Reproduce the forum exchange below about extracting semantic data from HTML versus XML, word for word and in full.

# Selected passage:

────────────────────────────────────────

I still don't know why you are calling it GoldPlating. I don't know what you are comparing it to in your head. If you want a code volume challenge, I'm all for it. The scenario is that we start out using tag quantity offsets, but later decide to filter out stuff such as B and SPAN tags and thus need to change such code.

{You should start with XML intended to carry semantic information in the first place. HTML is a horrible medium for semantic information - you, quite literally, are probably better off simply eliminating ALL the HTML markup and processing it as though it were plain-text.}

One often cannot control such. In my scenario, it is not realistic to expect Ebay Co. listen to you. (If I had a choice, I wouldn't choose XML anyhow most likely unless dictated by the customer requirements. See RelationalAlternativeToXml.)
{Eh? What I'm effin' saying, top, is that the HTML example is a horrible example. You can (and should) consider filtering out all the markup and simply looking for text-patterns that correspond to 'Price: ($?)<Number>'. But there are plenty of cases where XML is available to start with, carrying semantic information in its structure, as often used for communications and for data interchange. (RelationalAlternativeToXml for those cases is not a viable choice, since what we're discussing is representation of data; you'd need to consider CsvAlternativeToXml?.)}
If we have data pre-packaged in XML that is meant for data transfer, then the difference will be small either way. Thus, that is not the scenario I am focusing on.

────────────────────────────────────────

# Data excerpts:
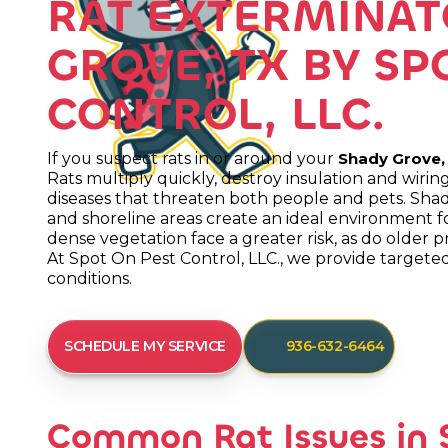
RAT EXTERMINAT
GROVE, TX BY SP
CONTROL, LLC.
If you suspect rats in or around your
Shady Grove,
Rats multiply quickly, destroy insulation and wir
diseases that threaten both people and pets. Sh
and shoreline areas create an ideal environment fo
dense vegetation face a greater risk, as do older p
At Spot On Pest Control, LLC., we provide targeted 
conditions.
SCHEDULE MY SERVICE
936-632-6464
Common Rat Issues in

────────────────────────────────────────

# Result:
I still don't know why you are calling it GoldPlating. I don't know what you are comparing it to in your head. If you want a code volume challenge, I'm all for it. The scenario is that we start out using tag quantity offsets, but later decide to filter out stuff such as B and SPAN tags and thus need to change such code.

{You should start with XML intended to carry semantic information in the first place. HTML is a horrible medium for semantic information - you, quite literally, are probably better off simply eliminating ALL the HTML markup and processing it as though it were plain-text.}

One often cannot control such. In my scenario, it is not realistic to expect Ebay Co. listen to you. (If I had a choice, I wouldn't choose XML anyhow most likely unless dictated by the customer requirements. See RelationalAlternativeToXml.)
{Eh? What I'm effin' saying, top, is that the HTML example is a horrible example. You can (and should) consider filtering out all the markup and simply looking for text-patterns that correspond to 'Price: ($?)<Number>'. But there are plenty of cases where XML is available to start with, carrying semantic information in its structure, as often used for communications and for data interchange. (RelationalAlternativeToXml for those cases is not a viable choice, since what we're discussing is representation of data; you'd need to consider CsvAlternativeToXml?.)}
If we have data pre-packaged in XML that is meant for data transfer, then the difference will be small either way. Thus, that is not the scenario I am focusing on.